Alexander Kanoldt, Self-Portrait, 1930
Alexander Kanoldt (1881-1939) was born in Karlsruhe as the son of the classicistic landscape painter Edmund Friedrich Kanoldt. He began an apprenticeship as a decorative painter at the local "Kunstgewerbeschule" (Arts and Craft School) at the age of eighteen, but decided to join the Academy in 1901. He took drawing lessons with Ernst Schurth, and began a life-long friendship with the painter Adolf Erbslöh.
Alexander Kanoldt, Telegraph Wires, 1921
During this time Kanoldt closely studied Neo-Impressionist techniques, which inspired his technically sophisticated colour lithographs.

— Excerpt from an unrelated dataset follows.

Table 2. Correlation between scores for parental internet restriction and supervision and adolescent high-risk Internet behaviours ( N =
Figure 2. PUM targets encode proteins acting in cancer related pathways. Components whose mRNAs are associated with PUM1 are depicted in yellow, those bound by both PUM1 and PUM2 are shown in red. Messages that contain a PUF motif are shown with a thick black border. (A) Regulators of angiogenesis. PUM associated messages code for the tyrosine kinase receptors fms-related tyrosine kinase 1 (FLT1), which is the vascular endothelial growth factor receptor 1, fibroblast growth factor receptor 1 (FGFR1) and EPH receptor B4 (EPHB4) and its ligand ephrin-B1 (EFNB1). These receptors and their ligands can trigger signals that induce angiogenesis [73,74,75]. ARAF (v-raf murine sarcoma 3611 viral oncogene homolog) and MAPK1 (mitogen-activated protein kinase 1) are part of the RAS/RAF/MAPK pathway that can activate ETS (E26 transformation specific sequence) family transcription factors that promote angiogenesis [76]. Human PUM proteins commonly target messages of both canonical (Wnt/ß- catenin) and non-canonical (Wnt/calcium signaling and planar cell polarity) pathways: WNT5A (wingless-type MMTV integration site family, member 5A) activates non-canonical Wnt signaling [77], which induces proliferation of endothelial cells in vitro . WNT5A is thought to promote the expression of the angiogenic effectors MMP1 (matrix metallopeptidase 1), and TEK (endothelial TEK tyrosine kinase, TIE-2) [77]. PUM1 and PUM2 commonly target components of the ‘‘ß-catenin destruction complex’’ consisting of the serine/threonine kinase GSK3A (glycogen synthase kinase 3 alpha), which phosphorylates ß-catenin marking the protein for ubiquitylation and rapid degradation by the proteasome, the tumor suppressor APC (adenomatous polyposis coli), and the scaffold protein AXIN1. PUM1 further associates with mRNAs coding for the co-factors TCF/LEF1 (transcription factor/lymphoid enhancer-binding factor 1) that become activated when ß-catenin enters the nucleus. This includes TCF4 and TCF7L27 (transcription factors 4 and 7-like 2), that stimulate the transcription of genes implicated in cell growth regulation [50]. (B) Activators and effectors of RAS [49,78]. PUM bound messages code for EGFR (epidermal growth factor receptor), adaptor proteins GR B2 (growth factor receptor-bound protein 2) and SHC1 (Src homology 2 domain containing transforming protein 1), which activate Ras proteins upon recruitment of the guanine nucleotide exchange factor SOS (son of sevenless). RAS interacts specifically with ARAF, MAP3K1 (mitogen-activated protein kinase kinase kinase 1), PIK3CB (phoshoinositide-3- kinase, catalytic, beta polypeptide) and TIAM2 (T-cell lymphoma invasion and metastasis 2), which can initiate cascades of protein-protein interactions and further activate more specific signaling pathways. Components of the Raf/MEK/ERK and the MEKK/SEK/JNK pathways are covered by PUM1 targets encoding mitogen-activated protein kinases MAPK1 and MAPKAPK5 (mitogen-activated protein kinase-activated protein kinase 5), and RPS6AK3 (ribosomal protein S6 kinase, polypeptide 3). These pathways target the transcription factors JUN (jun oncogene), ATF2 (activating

In 1904, Kanoldt continued his studies in Friedrich Fehr's painting class and became his master student between 1906 and 1909. Kanoldt moved to Munich in 1908, where he founded the
Neue Künstlervereinigung - a forerunner of the "Blauer Reiter" - together with Alexej von Jawlensky, Wassily Kandinsky, Gabriele Münter,
Marianne von Werefkin and others.
Alexander Kanoldt, Thr Red Belt, 1929
Kanoldt also took part in the first exhibition of the Neue Künstlervereinigung at Heinrich Thannhauser's
Moderne Galerie in Munich in 1909. In 1913, Kanoldt became a member of the "Münchener Neue Sezession". His artistic career was interrupted by the outbreak of the First World War - from 1914 to 1918, Kanoldt was drafted as an officer.

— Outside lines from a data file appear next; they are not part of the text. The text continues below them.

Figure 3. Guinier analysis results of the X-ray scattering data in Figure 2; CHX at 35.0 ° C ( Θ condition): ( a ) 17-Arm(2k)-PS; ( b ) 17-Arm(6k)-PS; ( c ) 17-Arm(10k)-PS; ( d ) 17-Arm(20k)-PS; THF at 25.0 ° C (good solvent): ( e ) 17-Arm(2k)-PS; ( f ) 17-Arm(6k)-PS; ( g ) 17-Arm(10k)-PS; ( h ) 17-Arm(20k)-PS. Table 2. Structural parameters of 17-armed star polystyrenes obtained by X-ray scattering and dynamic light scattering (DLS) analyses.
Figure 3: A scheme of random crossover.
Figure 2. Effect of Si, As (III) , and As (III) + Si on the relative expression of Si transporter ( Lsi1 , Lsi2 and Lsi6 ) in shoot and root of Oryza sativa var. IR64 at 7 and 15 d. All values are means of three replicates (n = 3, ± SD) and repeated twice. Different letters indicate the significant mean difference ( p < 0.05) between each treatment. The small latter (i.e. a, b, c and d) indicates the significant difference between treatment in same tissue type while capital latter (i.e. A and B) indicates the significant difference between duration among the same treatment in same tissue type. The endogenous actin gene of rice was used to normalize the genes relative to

After the war, he developed a close relationship with Georg Schrimpf. Both representeded the more romantic trends of the New Objectivity.

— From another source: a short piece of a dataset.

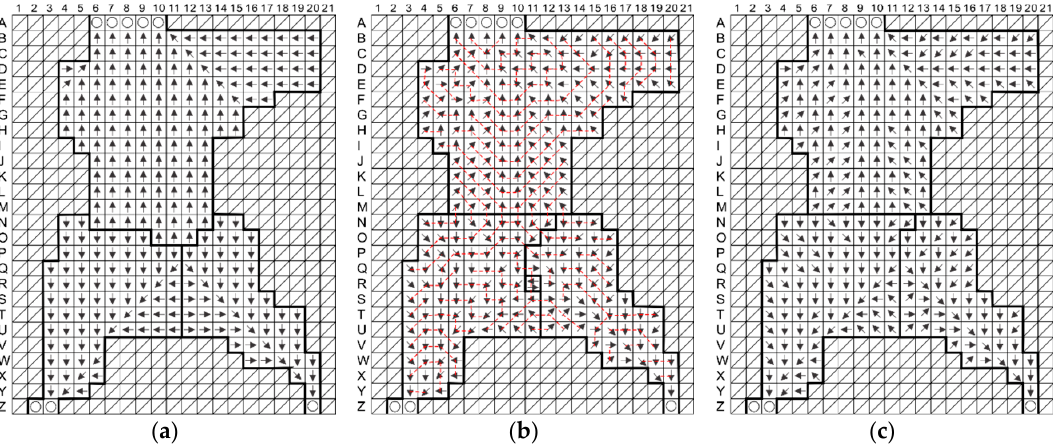
Figure 11. Flow directions after flat correction determined by ( a ) JD method in ArcGIS (ESRI, Redlands, CA, USA); ( b ) DEDNM, and ( c ) the new algorithm (the arrows indicate flow directions; the cells with a red dash line have the same elevation; and the dark solid lines show drainage boundaries).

Alexander Kanoldt, Still-Life, 1920s
During a lengthy stay in Italy in 1924, Kanoldt produced multi-perspective architectural landscapes and serene interiors. These works marked a new beginning in Kanoldt's work and resulted in an invitation to exhibit works in the famous "Neue Sachlichkeit" (New Objectivity) exhibition in 1924 at the "Kunsthalle Mannheim". His was the second largest group of works after
Max Beckmann.
Alexander Kanoldt, Olevano, 1927
In 1925, Oskar Moll invited him to teach at the "Breslau Kunstakademie", a post that he gave up in 1931. Together with
Karl Hofer, Kanoldt was the founder of the "Badische Secession" in Freiburg in 1927. In 1931, he opened a private painting school in Garmisch-Patenkirchen. During this period Kanoldt mostly painted still-lives and Italian landscapes. Even though he was appointed professor at the Kunstakademie in Berlin in 1933, his works were labelled "degenerate" during the Nazi regime and confiscated in 1937. For health reasons he had been forced to give up his post in Berlin one year before. Alexander Kanoldt died of a heart disease on 24 January, 1939.